» Required action A:
What was total US income in 2004, according to the article on US income inequality?
» Required action B:
Revise the article on US income inequality, starting at the words "US income figures" and ending after "David Cay Johnston.". Replace "Internal Revenue Service" with "federal tax agency".

» Study text:
----------

US income figures show staggering rise in social inequality

A recent analysis of Internal Revenue Service tax data sheds further light on the enormous gap that has grown between America’s wealthy elite and the masses of working people over the last quarter of a century. The examination of IRS figures was conducted by the New York Times and reported in its November 27 article, “’04 Income in U.S. Was Below 2000 Level” by David Cay Johnston.

The article begins by noting that total US income in 2004—the latest year for which tax information is available—was $7.044 trillion, down from more than $7.143 trillion in 2000. The decline was attributed to two factors: the stagnation of median household income—which fell by 3 percent, or about $1,600, between 2000 and 2004—and the fact that the earnings of the richest Americans have not yet caught up with the peak reached before the Internet bubble on Wall Street burst in 2000.

Incomes in 2004 rose by an average 6.8 percent but the vast bulk of the increase went to the richest one-tenth of 1 percent of all Americans—living in some 130,500 households with an average income of $4.9 million—who saw their incomes rise by 27.5 percent over the course of one year. During the same period the income of the poorest one-fifth of the population—some 60 million people—rose by only 1.8 percent.

The sharp rise in income for the wealthiest Americans—due in large measure to the Bush administration’s cuts in capital gains taxes, corporate profit rates not seen in nearly 40 years and the recovery of the stock market—has led to a further concentration of wealth in the hands of the super-rich. According to a separate study by University of California-Berkeley economist Emmanuel Saez, the richest one-tenth of 1 percent of Americans took in 9.5 percent of all pretax income, or about $679 billion in 2004, excluding unreported income.

Referring to this elite group, the New York Times article notes, “those very top households, which include about 300,000 Americans, reported significantly more pretax income combined than the poorest 120 million Americans earned in 2004, the data show. This is a sharp change from 1979, the oldest year examined by the I.R.S, when the thin slice at the top received about one-third of the total income of the big group at the bottom.”

----------

» Stored data:
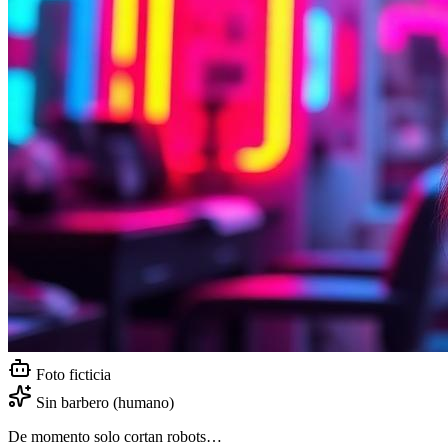
Foto ficticia
Sin barbero (humano)
De momento solo cortan robots…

----------

» Task output A:
$7.044 trillion.

» Task output B:
US income figures show staggering rise in social inequality

A recent analysis of federal tax agency tax data sheds further light on the enormous gap that has grown between America’s wealthy elite and the masses of working people over the last quarter of a century. The examination of IRS figures was conducted by the New York Times and reported in its November 27 article, “’04 Income in U.S. Was Below 2000 Level” by David Cay Johnston.